- **Problem to work on**:
Transcribe everything from "The personable, conservative" down to "and Poland itself." in the article on the Pope's visit to West Germany.

- **Selected text**:

Pope makes his first 'pilgrimage' to W. Germany, the land of Luther
| Bonn
The second visit of a Pope to the land of Luther since the Reformation has elicited reverence from Roman Catholic laymen, a welcome with reservations from Lutheran leaders, and criticism from dissident Roman Catholic theologians.
The personable, conservative Pope John Paul II has won the hearts of hundreds of thousands of Roman Catholic believers who have flocked to open-air and indoor masses and sometimes stood for hours in rain in Cologne, Mainz, and other West German cities. The Pontiff's five-day, seven-city tour is to end with a flourish in the Roman Catholic heartland of Bavaria.
West German television is devoting 14 hours of programming to the visit. Newspapers carry several pages each day of the happy news of the Pope blessing handicapped persons, kissing babies, or speaking to foreign workers or to fellow Poles gathered not only from West Germany, but also from the Netherlands and Poland itself.

- **Extracted entries**:
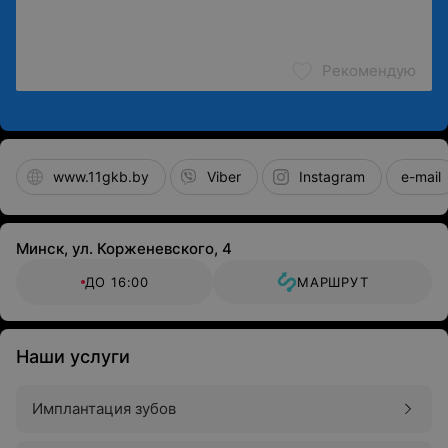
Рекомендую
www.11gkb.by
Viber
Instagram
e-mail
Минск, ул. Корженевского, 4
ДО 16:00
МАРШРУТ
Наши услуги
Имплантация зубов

- **Task output**:
The personable, conservative Pope John Paul II has won the hearts of hundreds of thousands of Roman Catholic believers who have flocked to open-air and indoor masses and sometimes stood for hours in rain in Cologne, Mainz, and other West German cities. The Pontiff's five-day, seven-city tour is to end with a flourish in the Roman Catholic heartland of Bavaria.
West German television is devoting 14 hours of programming to the visit. Newspapers carry several pages each day of the happy news of the Pope blessing handicapped persons, kissing babies, or speaking to foreign workers or to fellow Poles gathered not only from West Germany, but also from the Netherlands and Poland itself.